School of Engineering, Brown University, Providence, Rhode Island, USA.
Graduate School of Convergence Science and Technology, Seoul National University, Seoul, Republic of Korea.
Nat Methods. 2015 Dec;12(12):1157-62. doi: 10.1038/nmeth.3620. Epub 2015 Oct 12.
Optogenetics, the selective excitation or inhibition of neural circuits by light, has become a transformative approach for dissecting functional brain microcircuits, particularly in in vivo rodent models, owing to the expanding libraries of opsins and promoters. Yet there is a lack of versatile devices that can deliver spatiotemporally patterned light while performing simultaneous sensing to map the dynamics of perturbed neural populations at the network level. We have created optoelectronic actuator and sensor microarrays that can be used as monolithic intracortical implants, fabricated from an optically transparent, electrically highly conducting semiconductor ZnO crystal. The devices can perform simultaneous light delivery and electrical readout in precise spatial registry across the microprobe array. We applied the device technology in transgenic mice to study light-perturbed cortical microcircuit dynamics and their effects on behavior. The functionality of this device can be further expanded to optical imaging and patterned electrical microstimulation.

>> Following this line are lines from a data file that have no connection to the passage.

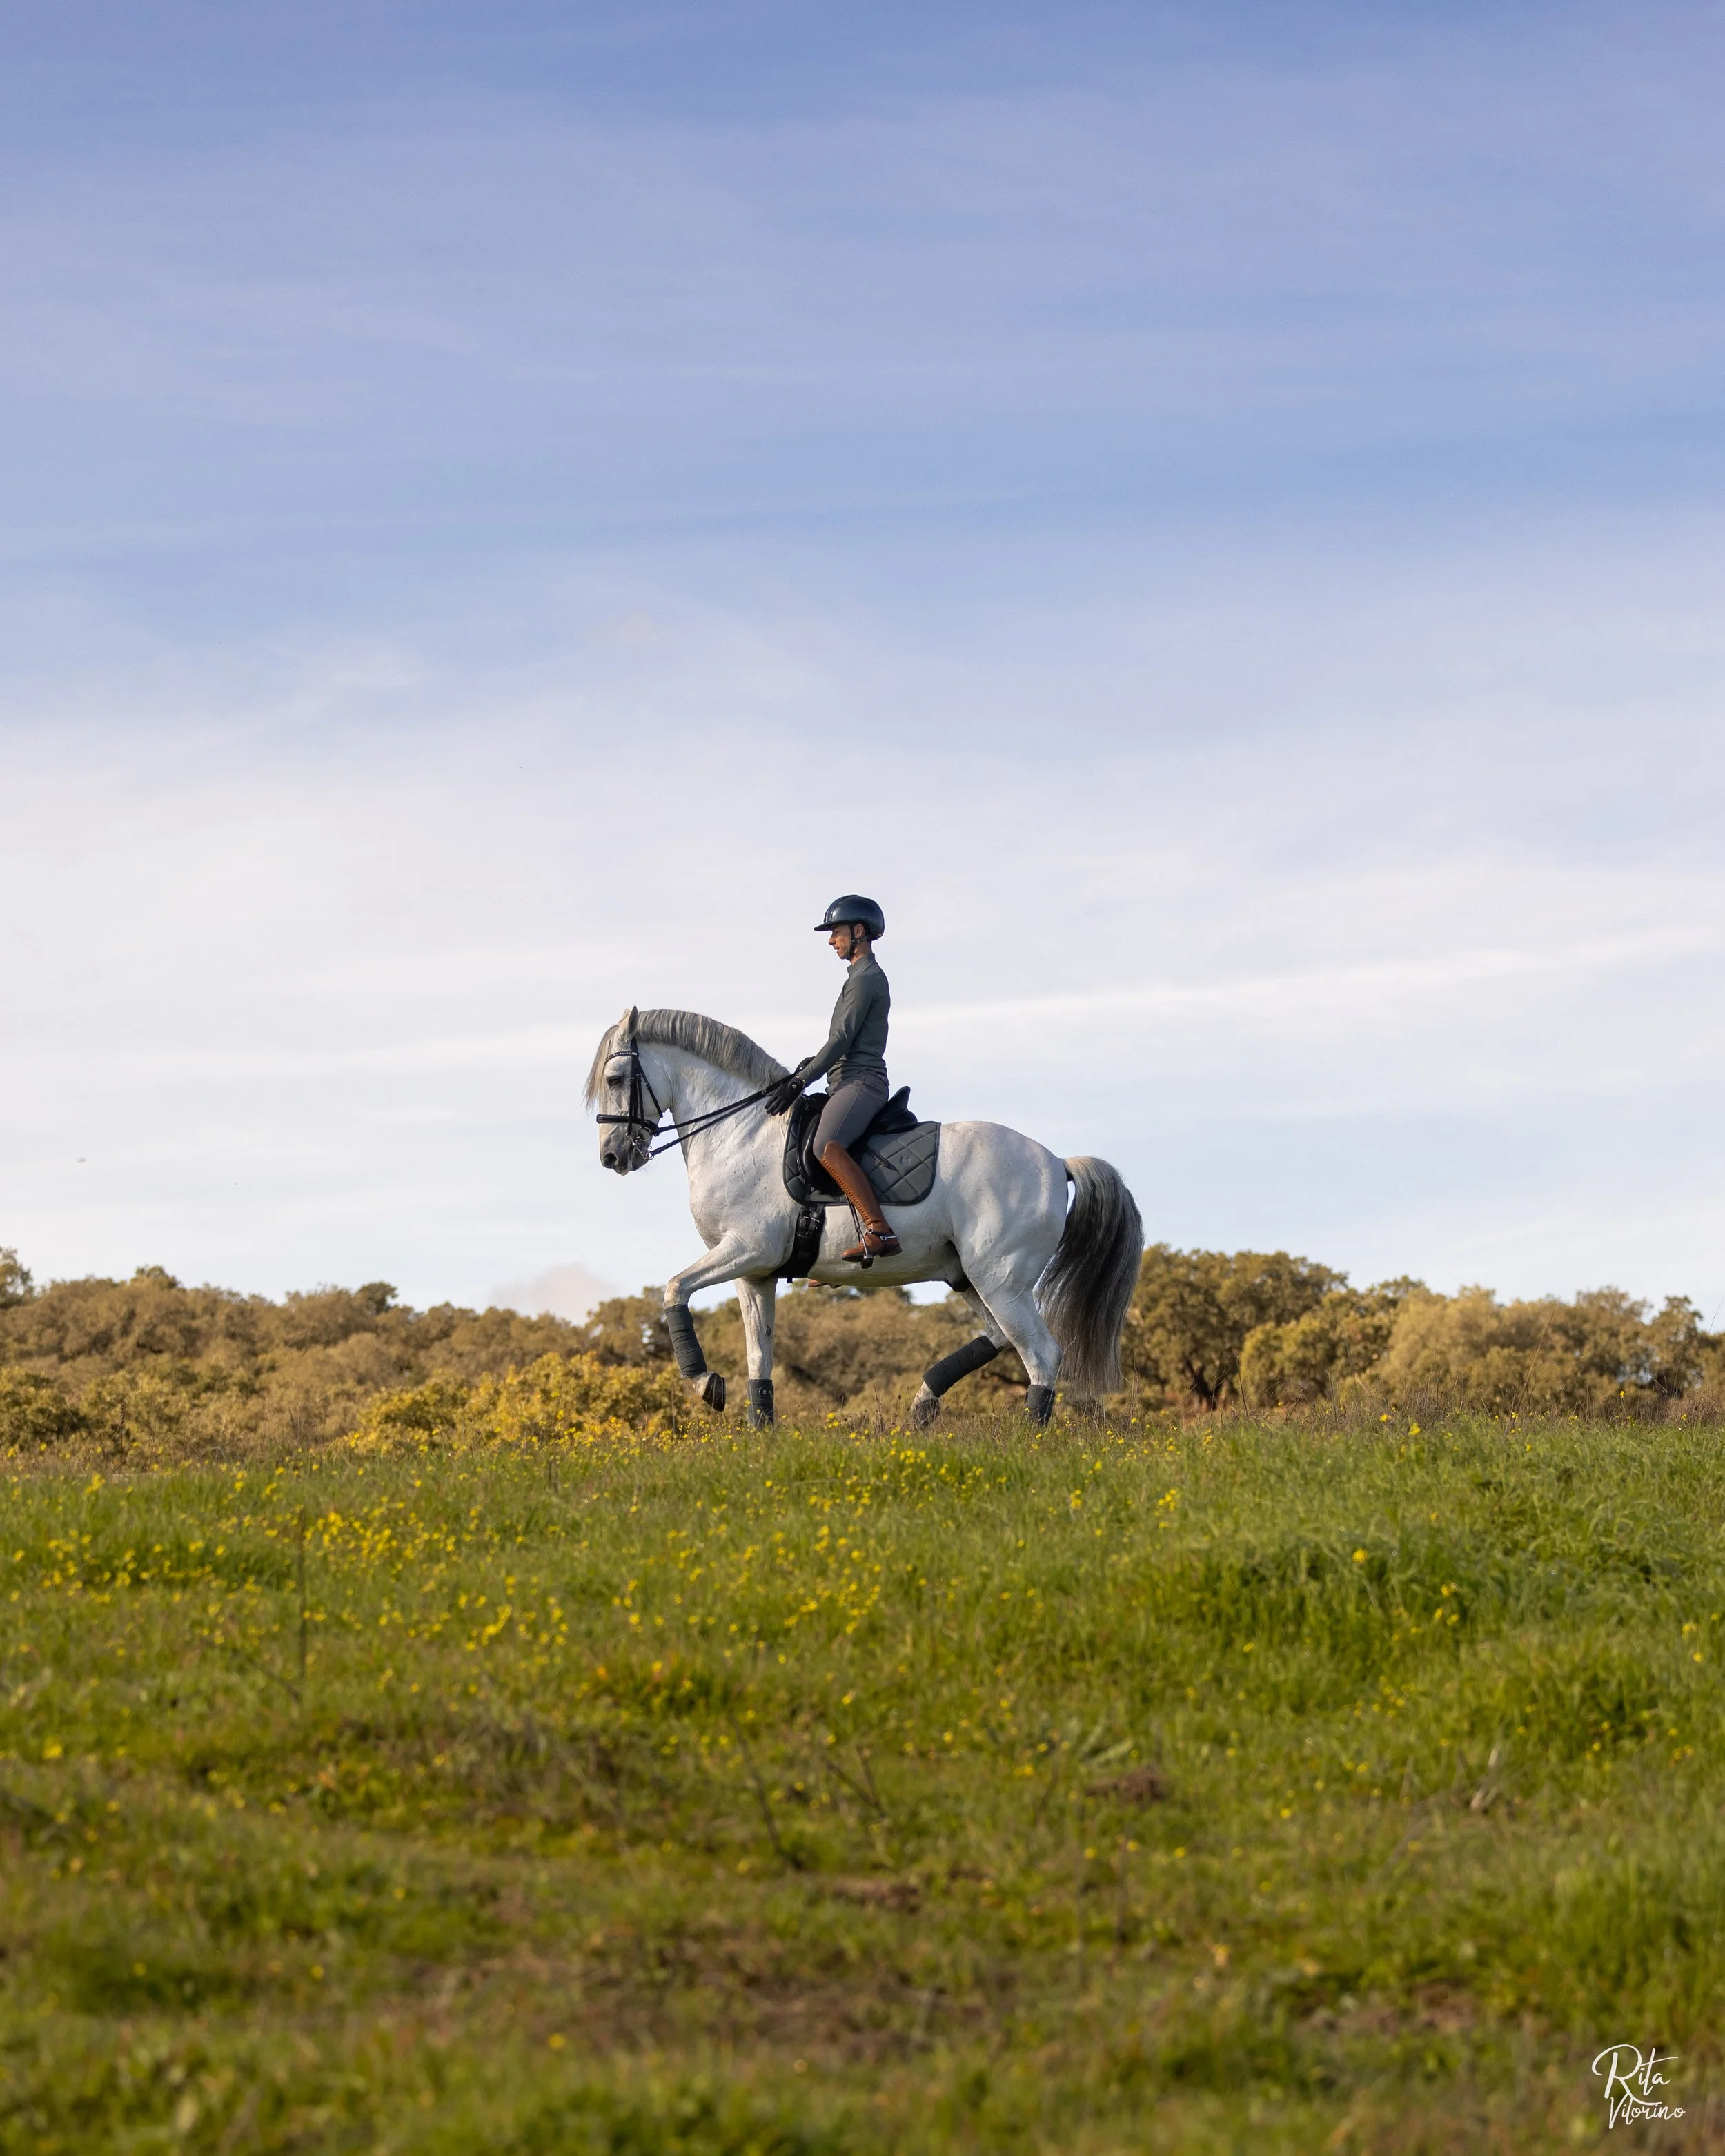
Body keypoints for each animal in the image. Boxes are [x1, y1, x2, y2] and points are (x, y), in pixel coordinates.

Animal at [587, 1005, 1143, 1429]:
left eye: (615, 1079)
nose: (612, 1157)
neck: (740, 1133)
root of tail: (1057, 1162)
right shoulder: (754, 1272)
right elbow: (759, 1357)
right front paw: (760, 1432)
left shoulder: (746, 1249)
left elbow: (674, 1290)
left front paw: (705, 1384)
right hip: (970, 1276)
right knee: (1000, 1338)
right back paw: (922, 1405)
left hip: (1001, 1279)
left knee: (1042, 1356)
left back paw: (1029, 1439)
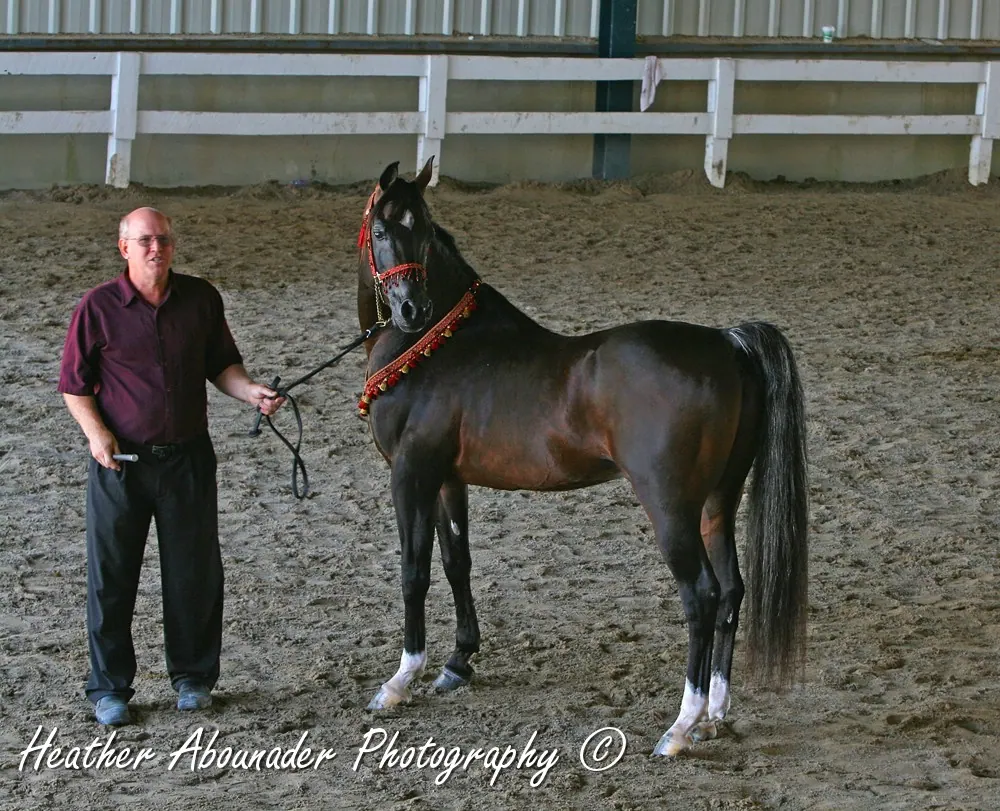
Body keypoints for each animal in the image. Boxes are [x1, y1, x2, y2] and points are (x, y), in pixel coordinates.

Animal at [353, 158, 808, 757]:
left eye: (424, 230)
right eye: (383, 231)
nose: (411, 308)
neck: (433, 346)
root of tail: (727, 343)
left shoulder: (410, 475)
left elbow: (414, 570)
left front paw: (400, 680)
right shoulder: (448, 479)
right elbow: (456, 563)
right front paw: (457, 663)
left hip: (670, 506)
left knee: (702, 595)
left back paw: (680, 727)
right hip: (719, 499)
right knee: (732, 591)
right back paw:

光遗传学是通过光选择性地激发或抑制神经回路,已经成为解析功能大脑微回路的一种变革性方法,特别是在体内啮齿动物模型中,这要归功于不断扩展的 opsin 和启动子库。然而,仍然缺乏能够在执行同时感测的同时提供时空模式化光的通用设备,以在网络水平上映射受扰神经群体的动力学。我们已经创建了光电执行器和传感器微阵列,可以作为单片皮层内植入物,由光学透明、电导率极高的半导体 ZnO 晶体制成。这些设备可以在微探针阵列中以精确的空间配准同时进行光传输和电读取。我们将该设备技术应用于转基因小鼠中,以研究光干扰的皮层微回路动力学及其对行为的影响。该设备的功能可以进一步扩展到光学成像和模式化电微刺激。